Your selection of ETFs for just three countries may also expose them to greater risk than holding an index fund that captures the MSCI AC World Index. For example, the standard deviation of the Vanguard Total International Index (VGTSX) is 11.20%. Its year-to-date return is 23.88 percent.

The standard deviation of iShares MSCI South Africa Index (EZA) is 23.88 percent . Its year-to-date return is 14.98 percent.

Do your clients understand the significance of this meaningful difference in volatility?

I do not believe that brokers are bad people. I subscribe to the views of Bill Bernstein who famously stated, in his excellent book, The Intelligent Asset Allocator:

There are two kinds of investors -- those who don't know where the market is headed, and those who don't know that they don't know. Then again, there is a third type -- the investment professional, who indeed knows that he or she doesn't know, but whose livelihood depends upon appearing to know.

I believe your desire to provide sound advice to your clients is sincere and well-intentioned. You think you know, but you don't know, and your livelihood depends upon your ability to appear to know.

It is my opinion that the stock picking, market timing, manager picking segment of the securities industry represents the single greatest threat to the wealth of investors.

If you want to act in the best interest of your clients, and are willing to sacrifice fees and commissions to do so, you should focus on their asset allocation and advise them to invest in a globally diversified portfolio of low cost index funds.

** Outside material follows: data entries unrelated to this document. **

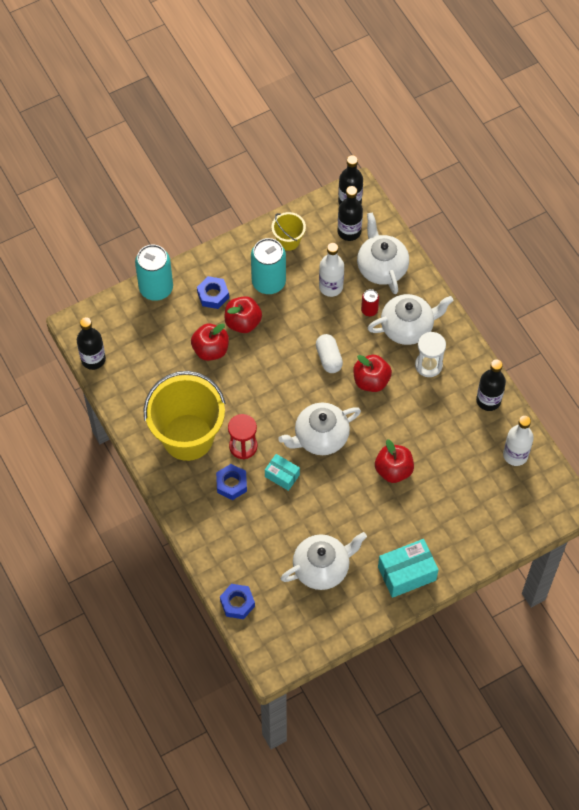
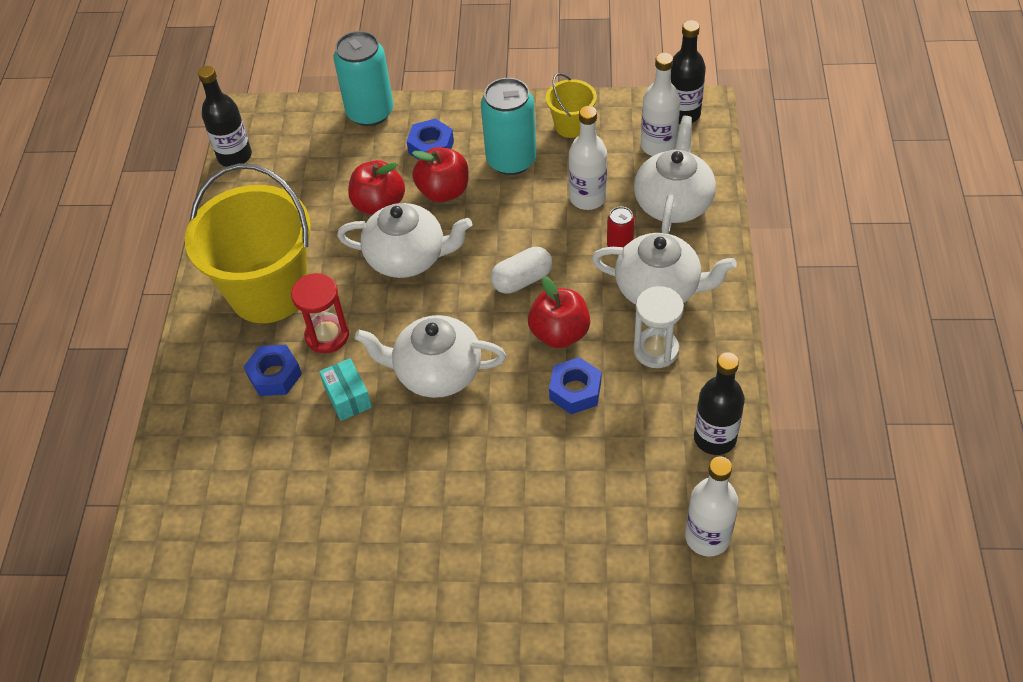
camera: 35 degrees right, 10 degrees down
blue nut [220,584,255,619] -> blue nut moved to [549,357,601,414]
white teapot [281,532,367,590] -> white teapot moved to [337,203,472,278]
white capsule [316,334,343,373] -> white capsule turned 45 degrees clockwise [491,247,552,294]
black bottle [338,186,363,241] -> white bottle [641,53,680,156]
red apple [375,439,414,483] -> none
turquoise box [378,539,439,598] -> none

Then you can really "sleep at night."

The views set forth in this blog are the opinions of the author alone and may not represent the views of any firm or entity with whom he is affiliated. The data, information, and content on this blog are for information, education, and non-commercial purposes only. Returns from index funds do not represent the performance of any investment advisory firm. The information on this blog does not involve the rendering of personalized investment advice and is limited to the dissemination of opinions on investing. No reader should construe these opinions as an offer of advisory services. Readers who require investment advice should retain the services of a competent investment professional. The information on this blog is not an offer to buy or sell, or a solicitation of any offer to buy or sell any securities or class of securities mentioned herein.